「いえ!それはっ…」
咄嗟に口をついて出た否定に手で口元を押さえると、ロキがおかしそうにくっくと笑った。
「冗談だ。それほど返事を急いてはいない。今提示した条件については、後日書面で報せてくれればいい。もちろん直接会いに来てくれても構わんぞ」
涼しい顔で言いのけて、そのまま身をひるがえし元来た道を戻っていく。
慌ててその背中を追う小夜に、横顔だけ向けてロキが告げた。
「協定を結ぶには、俺たちにもそれ相応の覚悟が必要だ。姫にもその覚悟を見せてもらいたい」
自分の前を行く大きな背中は、何事にも揺らぎなく見えた。
きっとこの人は今までも幾度となく覚悟を決め、色々なことを乗り越えてきたのだろう。
小夜はうつむいて自分の小さな手のひらを見つめる。
自分は今まで何か覚悟を持ったことがあっただろうか。
全部そのときの流れに身を任せて生きてきたのではなかったか。
私の、覚悟。
脳裏に銀髪の青年がちらついて、胸の中の躊躇いがその重さを増したような気がした。
「もうお帰りになっちゃうんですか?」
馬車に乗り込もうとするロキとトールにそう声をかけたのは小夜…ではなく、見送りについて来た侍女のライラだった。

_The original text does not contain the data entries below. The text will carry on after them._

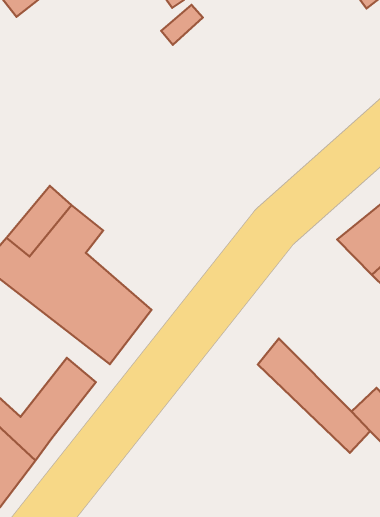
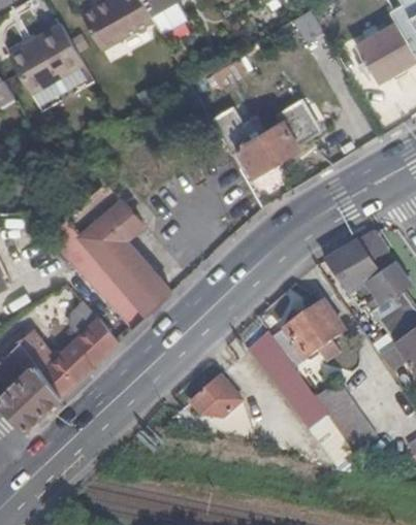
building: none -> [214,102,320,177]
building: none -> [285,302,344,358]
building: none -> [191,375,243,418]

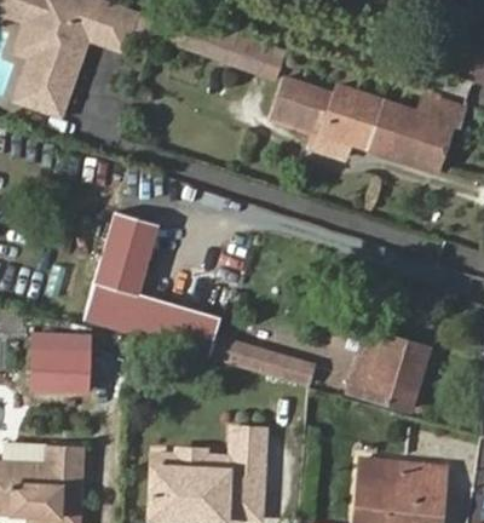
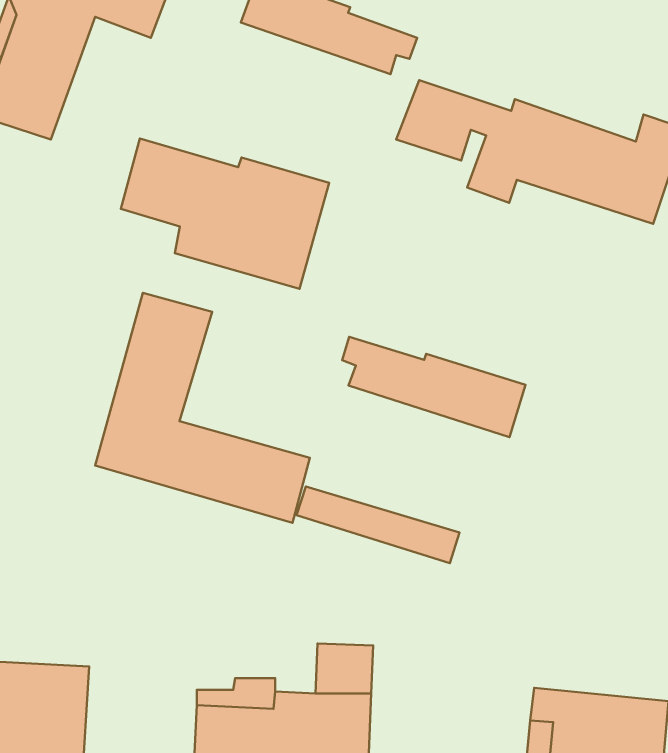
building: none -> [121,139,329,289]
building: none -> [342,337,526,437]
building: [352,331,430,407] -> none
building: [34,337,88,390] -> none

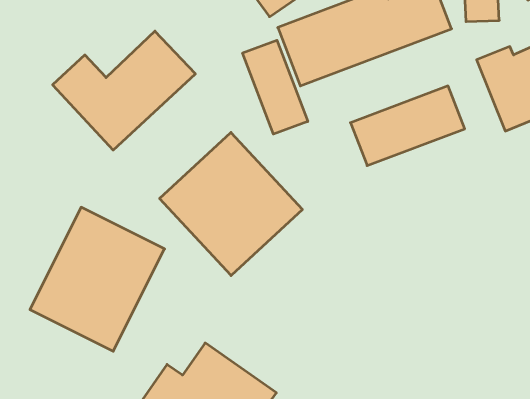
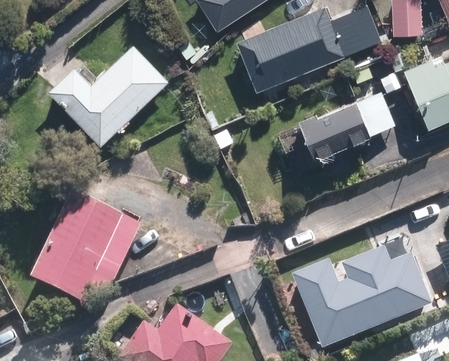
building: [243,40,308,134] -> none
building: [160,132,302,276] -> none
building: none -> [295,246,431,347]

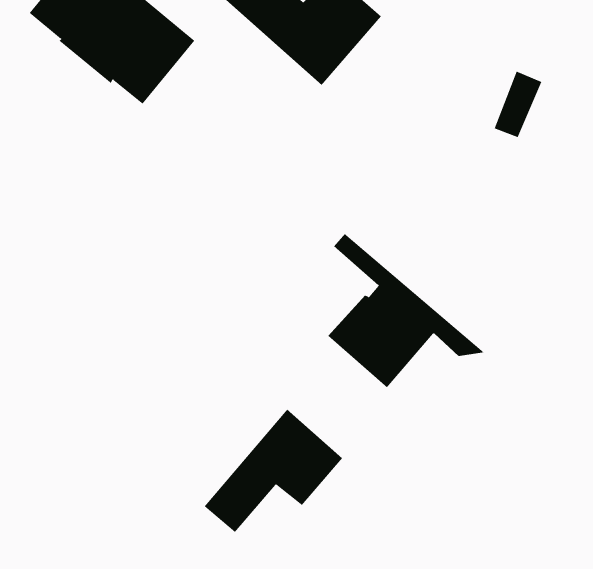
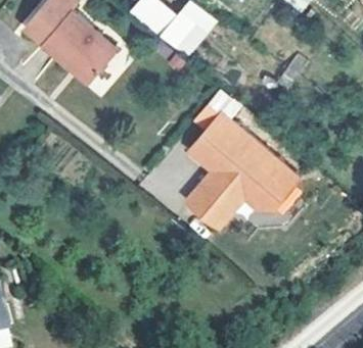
building: none -> [195,111,301,208]
building: [204,409,343,533] -> none

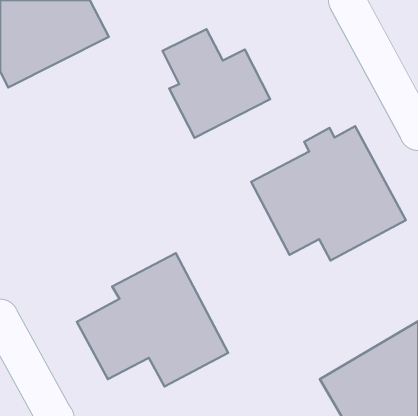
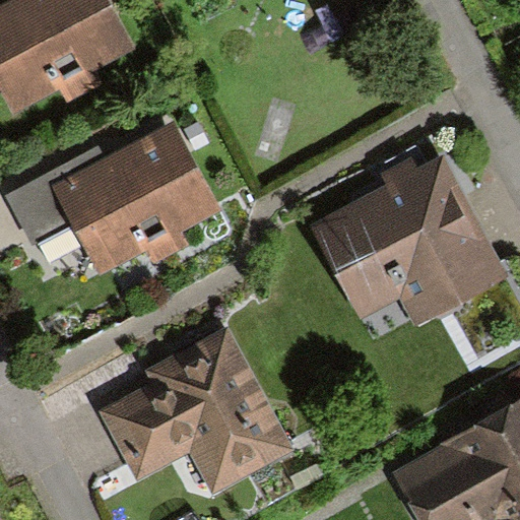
building: [162,29,270,138] -> none
building: none -> [10,122,223,275]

小夜がロキと二人で庭に出ている間、手持ち無沙汰にしていたトールにお茶出しをしてもてなしたのがライラだったのだ。
その短い時間ですっかり打ち解けたらしく、ライラは先ほどからトールに対し笑顔の花を振りまいているようだった。
トールも馬車の奥の席から窓のこちらに立つライラに笑顔を返している。
その側にはトオヤの姿もあったが、彼は静かに佇んでいるだけだった。
窓の側にかけたロキが、ライラの隣でぼんやりしていた小夜に声をかけてきた。
「次に来るときは、町のほうも見てみたいな」
小夜は慌てて頭を上下に頷かせる。
「はい…!美味しいお店がたくさんあるのでご案内しますっ」
考え事ばかりで見送りがおろそかになっている自分を恥じていると、ロキが口から笑いをこぼした。
「ああ。任せた」
そのまま発車した馬車に手を振って見送る。すぐに通りの先にその姿も見えなくなった。
小さく息をつく小夜の変化に気づいたのはトオヤだった。
「小夜様、大丈夫ですか?」
すかさずライラも顔を覗き込んでくる。
「あ、えと…」
大丈夫です、と返事をしようとしてその言葉を飲み込んだ。
ここで二人に隠しても心配させてしまうだけだ。
正直に全部話そう。
顔を上げると、すでに心配そうな顔で二人がこちらを見つめていた。
「ロキ様とのお話で、シルドラはマーレンと協定を結んでくださるそうです」
小夜の言葉に二人が安堵の息を漏らす。
「…ただ、その条件として…ロキ様に結婚を申し込まれました」
少しの沈黙の後。
「え…!?」
思いのほか大きな声がライラの口から漏れた。
その顔は驚愕で固まっている。
その隣のトオヤの顔をちらりと見やると、彼も顔を曇らせたまま黙り込んでいた。
どちらも予想だにしない話だったのだろう。
小夜でさえ考えもしない条件だったのだから。
「さ、小夜様…まさかその話、引き受けたりしませんよね…?」
怖々とライラが口にする。
小夜はそれに小さく笑って答えた。
「まだ今は分かりません。もう少し考えてみないと」
「考えるって…でも小夜様にはほかに好きな人が…!」
心臓をぎゅっと掴まれた気がした。
小夜は笑顔を保ったまま静かに告げる。
「少し、一人で考えてみますね」
そのまま二人に背を向けて、城内を自分の私室へと足早に進む。
どんな表情をしているのか自分でも分からなかったが、すれ違う人がいないのが幸いだった。